◆ **課題の要件**
以下の本文から、「こんな様子が見られている場合」で始まり「学校では全てのことが評価対象とされる環境です。」で終わる部分を一字一句違えずに書き写してください。

お子さんは、学校へ行くことを楽しみにしていたり、学校から帰ってきて落ち着いて明日の準備をすることができていますか?
・無気力でぼーっとする時間が増えている
・休校中よりもイライラしていることが多い
・家庭での約束事を守れなくなっている
・「うるさいな!」「ほっといて!」こんな暴言が増えている
・「どうせ俺なんかやったってダメだし…」自信がない発言が増えている

こんな様子が見られている場合、お子さんは学校生活に必死に適応しようともがいている状態かもしれません。
ここで、「不登校になってしまっては大変!!」と、お母さんがあれこれ頑張り始めるのは要注意ですよ。
お母さんからの要求も増えると、いつか頑張るエネルギーが切れて、心身ともに病み、本格的な不登校へ進んでしまうかもしれません。
3.大事なのはただ「学校へ行くこと」ではありません
学校では全てのことが評価対象とされる環境です。
特に中学校では、出席、提出物、テストの点数、授業態度…全てが「評価」されてしまいます。たとえどんなに子どもが頑張っていても、苦手なことであれば『低い評価』になってしまうのです。
発達障害・グレーゾーンの子どもたちは、学校生活で苦手なことが多く、頑張っている過程を評価してもらえないとすると、自信を失っていくのは当然ですよね。

◆ **保存済みの資料**
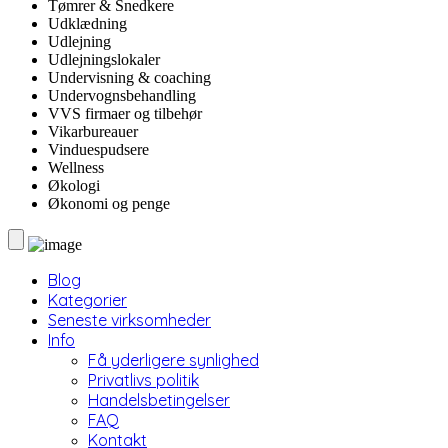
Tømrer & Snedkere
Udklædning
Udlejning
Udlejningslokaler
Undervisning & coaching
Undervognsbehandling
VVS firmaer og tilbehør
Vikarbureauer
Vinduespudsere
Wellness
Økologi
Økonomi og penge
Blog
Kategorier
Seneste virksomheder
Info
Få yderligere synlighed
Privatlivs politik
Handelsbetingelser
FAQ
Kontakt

---

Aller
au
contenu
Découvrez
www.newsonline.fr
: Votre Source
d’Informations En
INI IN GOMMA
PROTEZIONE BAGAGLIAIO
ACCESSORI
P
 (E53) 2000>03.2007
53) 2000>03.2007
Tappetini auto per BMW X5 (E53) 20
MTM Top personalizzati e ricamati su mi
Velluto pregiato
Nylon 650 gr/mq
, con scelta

---

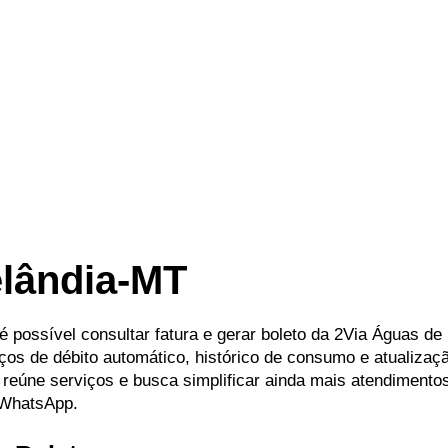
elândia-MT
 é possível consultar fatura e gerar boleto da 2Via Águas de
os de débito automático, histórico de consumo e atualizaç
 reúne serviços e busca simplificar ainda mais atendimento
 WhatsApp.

◆ **この課題の解答**
こんな様子が見られている場合、お子さんは学校生活に必死に適応しようともがいている状態かもしれません。
ここで、「不登校になってしまっては大変!!」と、お母さんがあれこれ頑張り始めるのは要注意ですよ。
お母さんからの要求も増えると、いつか頑張るエネルギーが切れて、心身ともに病み、本格的な不登校へ進んでしまうかもしれません。
3.大事なのはただ「学校へ行くこと」ではありません
学校では全てのことが評価対象とされる環境です。